— Work instructions —
Could you give back exactly the lines below from the one with "index dip: (119, 142)" through the one with "index tip: (155, 91)", without a single picture?

— Records —
--------------------------------------------------
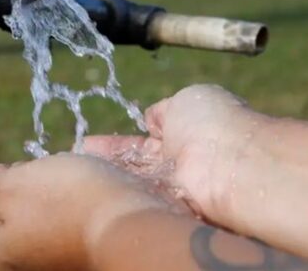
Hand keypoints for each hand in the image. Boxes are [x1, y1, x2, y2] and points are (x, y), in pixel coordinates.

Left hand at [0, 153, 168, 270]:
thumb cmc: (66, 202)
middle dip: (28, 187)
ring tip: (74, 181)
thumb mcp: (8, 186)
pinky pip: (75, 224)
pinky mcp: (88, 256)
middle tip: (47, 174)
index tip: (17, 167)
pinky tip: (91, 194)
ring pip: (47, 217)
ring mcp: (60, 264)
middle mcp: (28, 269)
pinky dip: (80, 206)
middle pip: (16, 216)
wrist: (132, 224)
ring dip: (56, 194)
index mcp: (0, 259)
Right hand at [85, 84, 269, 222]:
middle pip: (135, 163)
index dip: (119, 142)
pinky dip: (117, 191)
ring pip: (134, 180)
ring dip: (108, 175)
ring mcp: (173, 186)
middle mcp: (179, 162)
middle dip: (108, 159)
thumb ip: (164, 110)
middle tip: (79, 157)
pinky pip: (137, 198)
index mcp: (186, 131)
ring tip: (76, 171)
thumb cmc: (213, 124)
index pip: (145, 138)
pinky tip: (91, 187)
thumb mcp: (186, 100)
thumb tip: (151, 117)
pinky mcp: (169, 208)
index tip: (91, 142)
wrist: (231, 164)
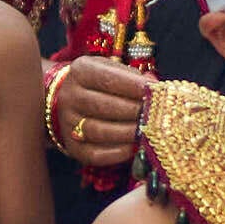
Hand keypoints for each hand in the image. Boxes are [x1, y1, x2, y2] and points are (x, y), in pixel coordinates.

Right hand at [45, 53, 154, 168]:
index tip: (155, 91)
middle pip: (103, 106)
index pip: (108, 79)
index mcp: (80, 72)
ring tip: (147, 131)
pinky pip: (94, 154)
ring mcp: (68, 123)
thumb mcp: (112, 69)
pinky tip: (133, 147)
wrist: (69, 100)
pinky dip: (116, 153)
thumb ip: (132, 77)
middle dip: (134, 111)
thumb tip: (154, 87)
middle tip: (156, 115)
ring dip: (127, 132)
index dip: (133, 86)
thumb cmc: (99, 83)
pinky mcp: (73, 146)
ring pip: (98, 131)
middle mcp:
--------------------------------------------------
— Solution —
index dip: (119, 142)
pinky dip: (117, 191)
ring pip: (134, 180)
ring dip: (108, 175)
ring mcp: (173, 186)
middle mcp: (179, 162)
middle dip: (108, 159)
thumb ip: (164, 110)
middle tip: (79, 157)
pinky pip: (137, 198)
index mcp: (186, 131)
ring tip: (76, 171)
thumb cmc: (213, 124)
index pip: (145, 138)
pinky tip: (91, 187)
thumb mcp: (186, 100)
thumb tip: (151, 117)
pinky mcp: (169, 208)
index tip: (91, 142)
wrist: (231, 164)
Hand keypoints for each hand in the image. Boxes are [x1, y1, x2, y2] and points are (x, y), in pixel coordinates.

Right hand at [45, 53, 154, 168]:
index tip: (155, 91)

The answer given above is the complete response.